上記公報では出願人が「上海贏思軟件技術有限公司」(以下は「贏思社」という)となっているが、中国特許庁が提供する最新のステータス情報によると、2012年1月4日に同特許は「上海智臻網絡科技有限公司」(以下は「智臻社」という)に譲渡されている。また、上海市工商行政管理局にてこの二社の登記情報を調べたところ、その代表者は共に、同特許の発明者でもある「袁輝」となっていることが判明。

<これまでの経緯>
-2004年08月13日 — ZL200410053749.9を贏思社が出願。
-2006年02月15日 — 同特許が公開される。
-2009年07月22日 — 同特許が登録される。
-2012年01月04日 — 同特許は贏思社から智臻社に譲渡される。
-2012年01月13日 — iPhone 4Sが中国で発売され、Siriの機能が注目される。
-2012年04月28日 — 智臻社は、Siriを分析した結果、自社特許に抵触すると判断。
-2012年05月08日 — 智臻社は、Apple社に文書で話し合いを求めたが、無視された。
-2012年06月21日 — 智臻社は、上海第一中級人民法院に訴訟を提起。
-2012年06月26日 — 同法院が訴状を受理。
-2013年03月27日 — 同法院で予審が行われた。Apple社は証拠不十分として審理の中止を求めているが、同法院は具体的な判断を下していない。
-2013年07月03日 — 同法院で開廷。

<最新状況>
国家知識産権局専利復審委員会(以下は「復審委」という)のホームページでは、ZL200410053749.9に対する無効審判の口頭審理が2013年5月9日に行われたことが確認された。無効審判の請求人はもちろん、Apple社。
http://www.sipo-reexam.gov.cn/reexam_out/koushen/oraldetail.jsp?id=17253

他のニュース報道によると、同事件が重大な影響を持っているため、関連業界から約50名の参加者が口頭審理を傍聴したという。しかし、Apple社がどのような無効資料を利用され、復審委がどのような審決をしたのか、現時点では明らかになっていない。審決文の公開を待つ。

また、上述したように、2013年7月3日に上海第一中級人民法院で開廷したが、ニュース報道によれば、Apple社は以下の点を主張した。

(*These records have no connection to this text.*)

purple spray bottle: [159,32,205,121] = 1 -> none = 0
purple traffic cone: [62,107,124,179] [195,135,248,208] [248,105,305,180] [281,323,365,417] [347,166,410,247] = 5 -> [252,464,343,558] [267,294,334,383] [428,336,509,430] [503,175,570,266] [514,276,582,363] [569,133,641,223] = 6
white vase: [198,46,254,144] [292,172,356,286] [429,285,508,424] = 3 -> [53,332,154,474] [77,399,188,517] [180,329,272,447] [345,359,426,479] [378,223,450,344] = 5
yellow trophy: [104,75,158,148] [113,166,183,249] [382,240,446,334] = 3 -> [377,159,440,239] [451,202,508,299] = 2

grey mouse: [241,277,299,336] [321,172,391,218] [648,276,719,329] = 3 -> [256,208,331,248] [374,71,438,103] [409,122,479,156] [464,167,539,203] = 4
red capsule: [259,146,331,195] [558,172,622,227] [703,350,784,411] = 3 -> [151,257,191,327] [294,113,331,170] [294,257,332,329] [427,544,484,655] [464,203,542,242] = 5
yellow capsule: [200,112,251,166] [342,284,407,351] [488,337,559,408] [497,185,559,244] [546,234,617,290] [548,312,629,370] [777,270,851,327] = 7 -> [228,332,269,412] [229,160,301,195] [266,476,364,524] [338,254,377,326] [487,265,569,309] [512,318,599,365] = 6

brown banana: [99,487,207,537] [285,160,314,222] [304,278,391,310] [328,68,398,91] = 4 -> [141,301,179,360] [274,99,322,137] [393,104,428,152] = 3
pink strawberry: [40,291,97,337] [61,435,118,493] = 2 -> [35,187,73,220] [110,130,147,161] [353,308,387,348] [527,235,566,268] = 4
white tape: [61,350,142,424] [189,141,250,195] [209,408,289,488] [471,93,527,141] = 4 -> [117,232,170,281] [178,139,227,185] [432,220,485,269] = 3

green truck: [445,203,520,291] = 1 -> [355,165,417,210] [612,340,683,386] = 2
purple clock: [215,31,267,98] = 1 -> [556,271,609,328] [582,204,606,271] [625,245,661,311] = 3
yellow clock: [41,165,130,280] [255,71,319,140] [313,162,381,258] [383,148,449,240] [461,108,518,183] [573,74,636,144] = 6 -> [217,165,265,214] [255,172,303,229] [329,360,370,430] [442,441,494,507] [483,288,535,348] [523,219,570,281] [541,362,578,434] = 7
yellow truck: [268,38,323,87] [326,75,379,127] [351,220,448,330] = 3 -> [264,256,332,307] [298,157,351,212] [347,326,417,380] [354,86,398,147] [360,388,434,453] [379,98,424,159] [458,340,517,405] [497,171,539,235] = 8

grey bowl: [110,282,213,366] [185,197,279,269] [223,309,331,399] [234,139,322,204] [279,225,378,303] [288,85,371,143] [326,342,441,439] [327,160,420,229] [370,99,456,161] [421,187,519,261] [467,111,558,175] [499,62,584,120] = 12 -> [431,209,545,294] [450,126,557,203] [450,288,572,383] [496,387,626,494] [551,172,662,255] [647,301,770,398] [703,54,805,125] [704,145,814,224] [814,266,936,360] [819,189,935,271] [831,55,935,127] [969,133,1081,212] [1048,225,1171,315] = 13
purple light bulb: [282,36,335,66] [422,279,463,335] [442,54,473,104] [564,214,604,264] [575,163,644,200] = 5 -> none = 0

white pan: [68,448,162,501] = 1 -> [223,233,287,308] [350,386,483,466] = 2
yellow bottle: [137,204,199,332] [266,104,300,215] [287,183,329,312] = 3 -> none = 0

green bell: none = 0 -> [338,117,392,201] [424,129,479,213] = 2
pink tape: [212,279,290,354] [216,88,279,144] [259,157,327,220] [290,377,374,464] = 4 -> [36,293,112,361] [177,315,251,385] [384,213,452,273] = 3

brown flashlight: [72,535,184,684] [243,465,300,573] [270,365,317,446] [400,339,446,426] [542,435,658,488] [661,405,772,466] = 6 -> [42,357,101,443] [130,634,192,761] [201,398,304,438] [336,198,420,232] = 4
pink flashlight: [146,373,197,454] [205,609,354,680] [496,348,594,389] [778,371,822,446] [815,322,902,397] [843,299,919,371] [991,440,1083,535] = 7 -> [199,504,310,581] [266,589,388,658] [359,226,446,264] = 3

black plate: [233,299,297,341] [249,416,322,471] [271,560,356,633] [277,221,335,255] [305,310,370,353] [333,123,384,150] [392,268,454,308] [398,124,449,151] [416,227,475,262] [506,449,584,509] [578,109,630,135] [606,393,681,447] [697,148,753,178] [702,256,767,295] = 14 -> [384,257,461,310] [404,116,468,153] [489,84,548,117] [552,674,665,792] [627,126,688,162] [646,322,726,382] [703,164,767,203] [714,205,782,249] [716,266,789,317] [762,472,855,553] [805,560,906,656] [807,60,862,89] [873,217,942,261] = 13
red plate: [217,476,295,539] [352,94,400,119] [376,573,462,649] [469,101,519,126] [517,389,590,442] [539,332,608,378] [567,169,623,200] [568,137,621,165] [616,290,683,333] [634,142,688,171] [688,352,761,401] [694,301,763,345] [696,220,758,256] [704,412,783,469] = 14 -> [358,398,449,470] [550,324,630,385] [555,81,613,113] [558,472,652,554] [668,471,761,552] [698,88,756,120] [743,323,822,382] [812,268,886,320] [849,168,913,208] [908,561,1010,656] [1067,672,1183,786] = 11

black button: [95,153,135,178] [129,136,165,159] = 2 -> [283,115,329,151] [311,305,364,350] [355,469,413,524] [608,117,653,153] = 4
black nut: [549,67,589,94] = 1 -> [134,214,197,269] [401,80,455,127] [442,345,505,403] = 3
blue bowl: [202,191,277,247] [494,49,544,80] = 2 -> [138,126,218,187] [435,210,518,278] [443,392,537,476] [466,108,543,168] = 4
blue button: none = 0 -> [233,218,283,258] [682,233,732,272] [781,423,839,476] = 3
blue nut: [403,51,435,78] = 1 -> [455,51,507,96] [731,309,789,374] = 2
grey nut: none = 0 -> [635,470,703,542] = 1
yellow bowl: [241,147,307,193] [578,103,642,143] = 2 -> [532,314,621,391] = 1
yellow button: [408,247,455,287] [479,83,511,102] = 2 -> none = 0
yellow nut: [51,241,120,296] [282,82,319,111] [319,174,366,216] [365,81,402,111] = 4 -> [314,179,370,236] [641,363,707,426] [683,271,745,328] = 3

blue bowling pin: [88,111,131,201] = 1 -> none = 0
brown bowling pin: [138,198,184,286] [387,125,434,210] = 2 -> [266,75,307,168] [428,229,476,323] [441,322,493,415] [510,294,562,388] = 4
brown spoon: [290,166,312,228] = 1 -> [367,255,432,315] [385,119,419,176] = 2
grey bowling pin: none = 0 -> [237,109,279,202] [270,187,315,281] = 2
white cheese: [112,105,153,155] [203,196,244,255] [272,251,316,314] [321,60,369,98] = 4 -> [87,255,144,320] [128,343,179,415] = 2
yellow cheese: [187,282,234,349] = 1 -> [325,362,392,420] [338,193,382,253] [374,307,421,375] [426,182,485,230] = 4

   Siriのサーバーが米国にあるため、中国の法律には適応しない。
   Siriは全くの別物で、もっと先進的である。
   侵害鑑定を行った機関、上海浦東知識産権司法鑑定センターの資質は不十分。

しかし、これらの主張は裁判官に認められるか否か引き続き追跡していく必要がある。次々とヒット商品を出している世界的な企業Apple社が、中国で抱える知財訴訟リスクが改めて浮き彫りになった。年間売上16兆円、純利益4兆円強の巨大企業からすれば、このような事件は痛くも痒くもないかもしれないが、事前に調査を行えば一部の訴訟が回避できたはず。

<後記>
中国は1985年に専利(特許)法を導入してからまだ30年が経っていないにもかかわらず、出願件数の急増を背景に、知財民事訴訟件数はすでに米国の2倍を超えるほどの訴訟大国となり、なおも増加傾向にある。中国は「模倣品大国」のイメージが強いが、一方で、シュナイダー事件と富士化水事件などが象徴しているように、外国企業が侵害者として提訴され、敗訴して多額の損害賠償を負う事態が多発している。例えば、2009年にシュナイダー社が最終的に支払った和解金額は約1億5千万人民元(1元=約16円)で、実用新案1件の額としては世界最高と言われている。その後も、中国方大グループ vs 某日本大手会社、湖南科力遠(CORUN)社 vs カナダINCO社といった中国企業が外国企業を相手とした知財侵害訴訟が次々と起きている。一方で、韓国LGライテック社 vs ドイツオスラム社、米国FAIRCHILD社 vs 米国Power Integrations社などの事件では、外国企業が中国の人民法院で訴訟合戦をする新たなトレンドも注目され始めている。